**Supplied information:**
★ ★ ★

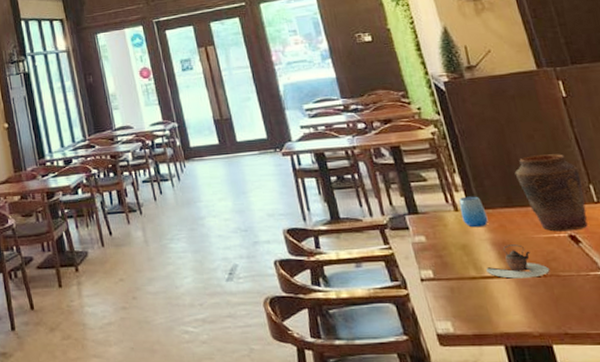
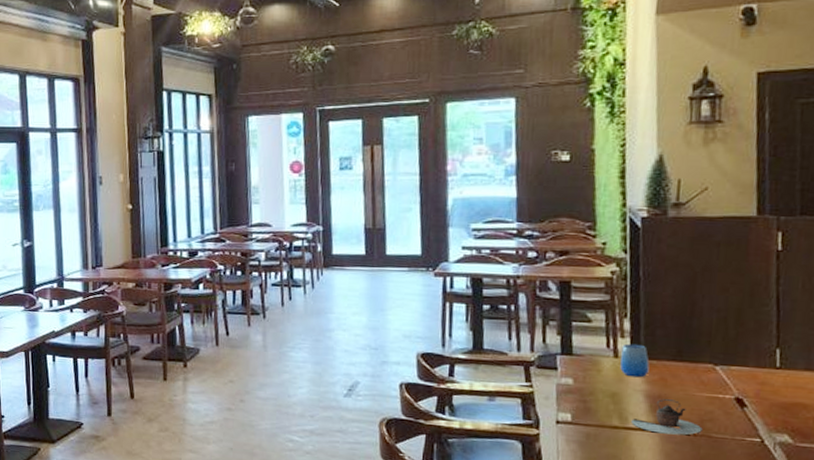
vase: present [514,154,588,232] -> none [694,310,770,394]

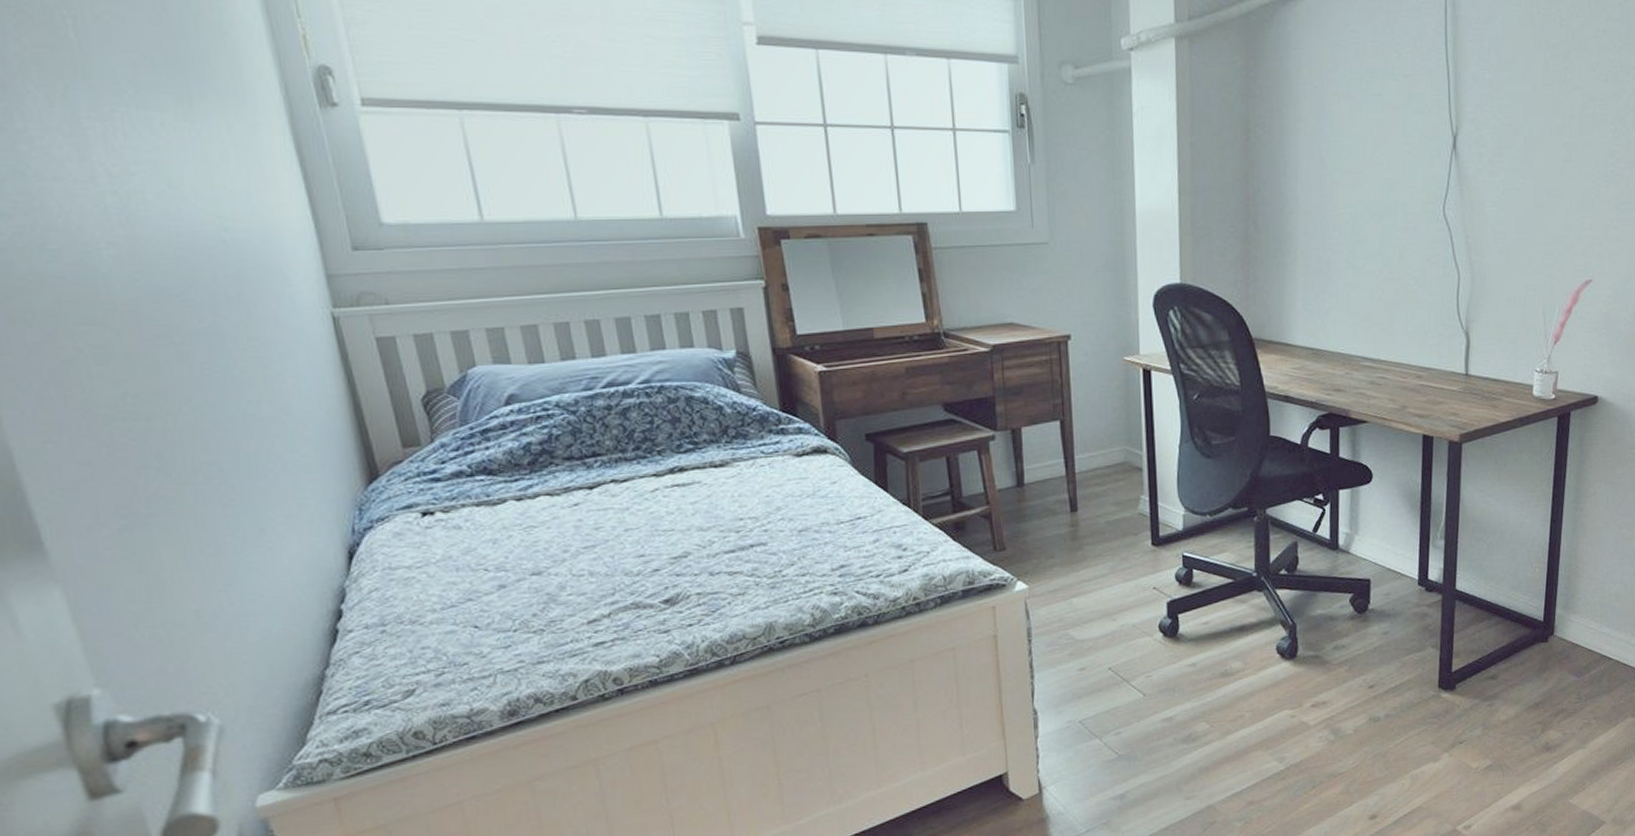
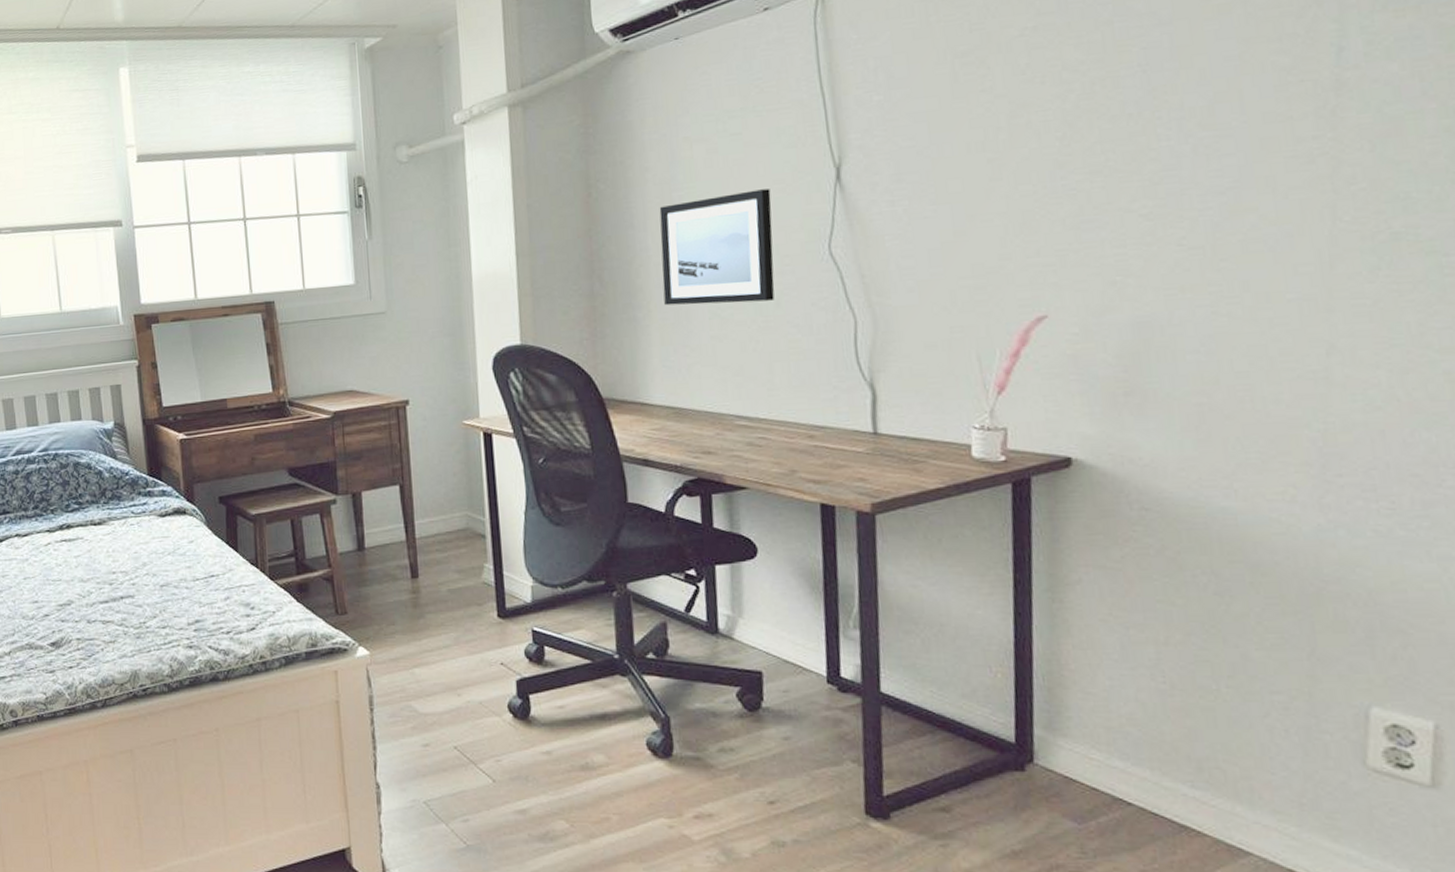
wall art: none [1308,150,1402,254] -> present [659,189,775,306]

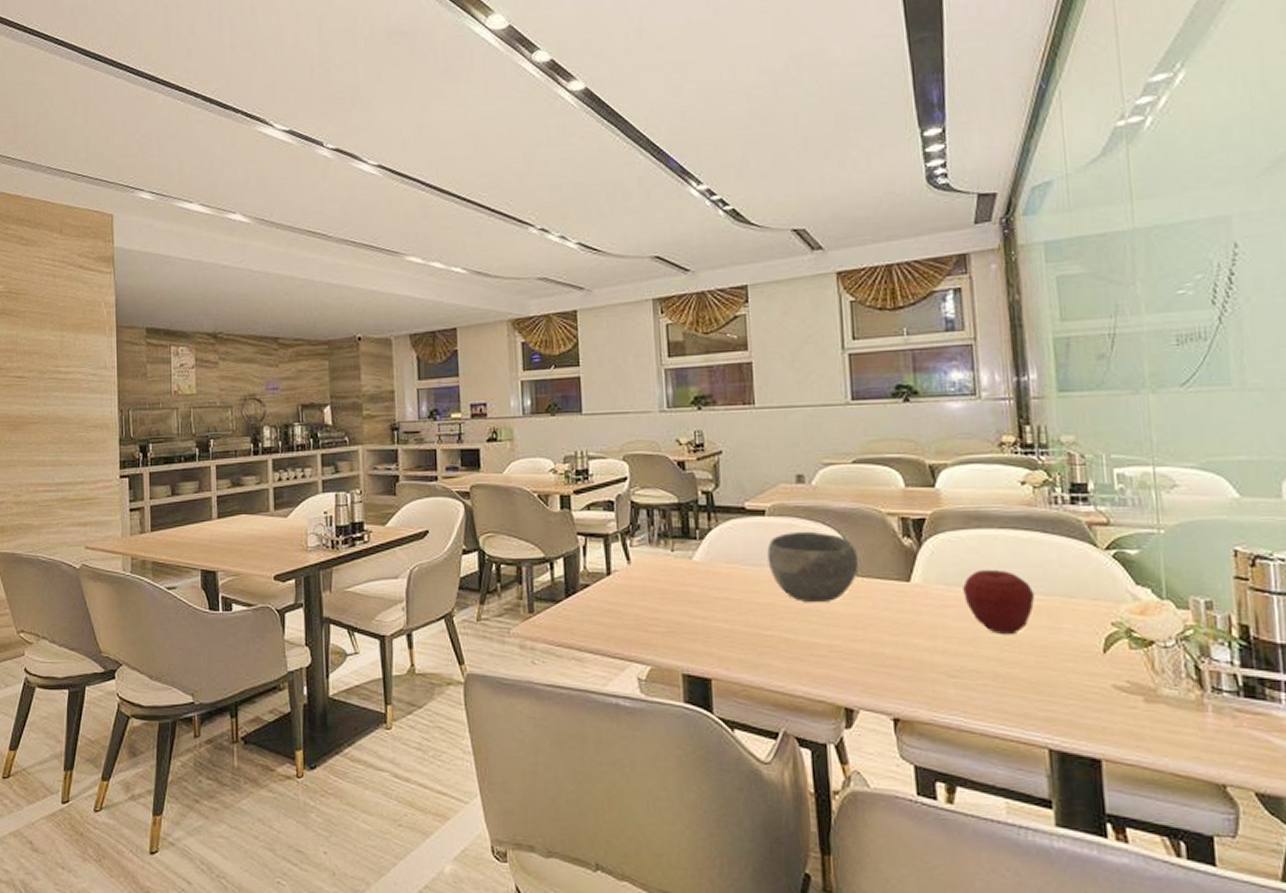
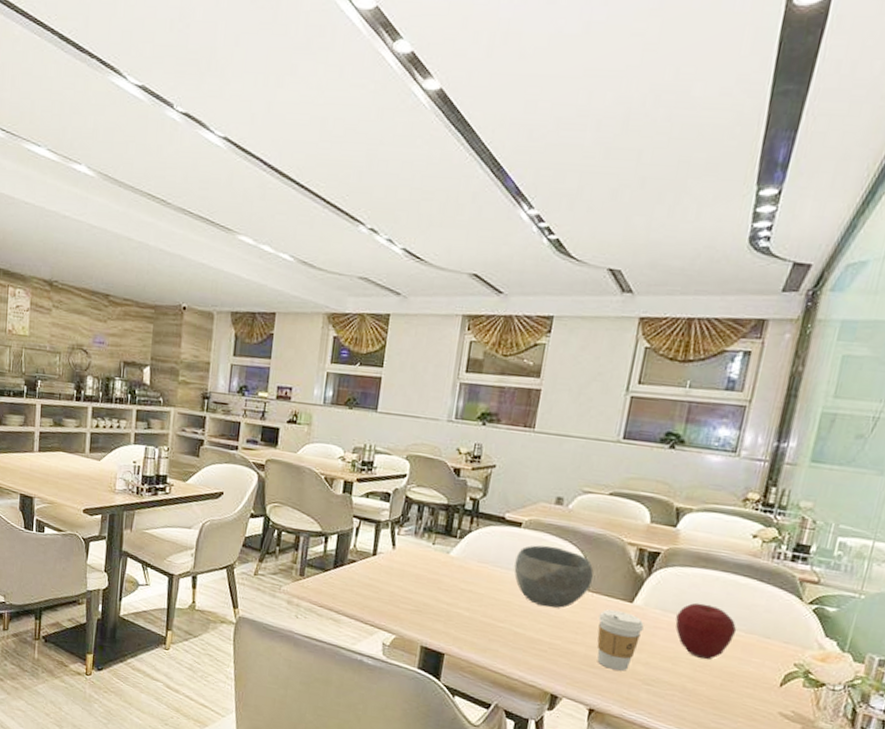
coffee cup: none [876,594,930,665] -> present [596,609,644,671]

★ ★ ★

**Task to complete:**
Leaving the pictures aside, repeat the data above exactly.

**Response to this exercise:**
vase: present [514,154,588,232] -> none [694,310,770,394]

wall art: none [1308,150,1402,254] -> present [659,189,775,306]

coffee cup: none [876,594,930,665] -> present [596,609,644,671]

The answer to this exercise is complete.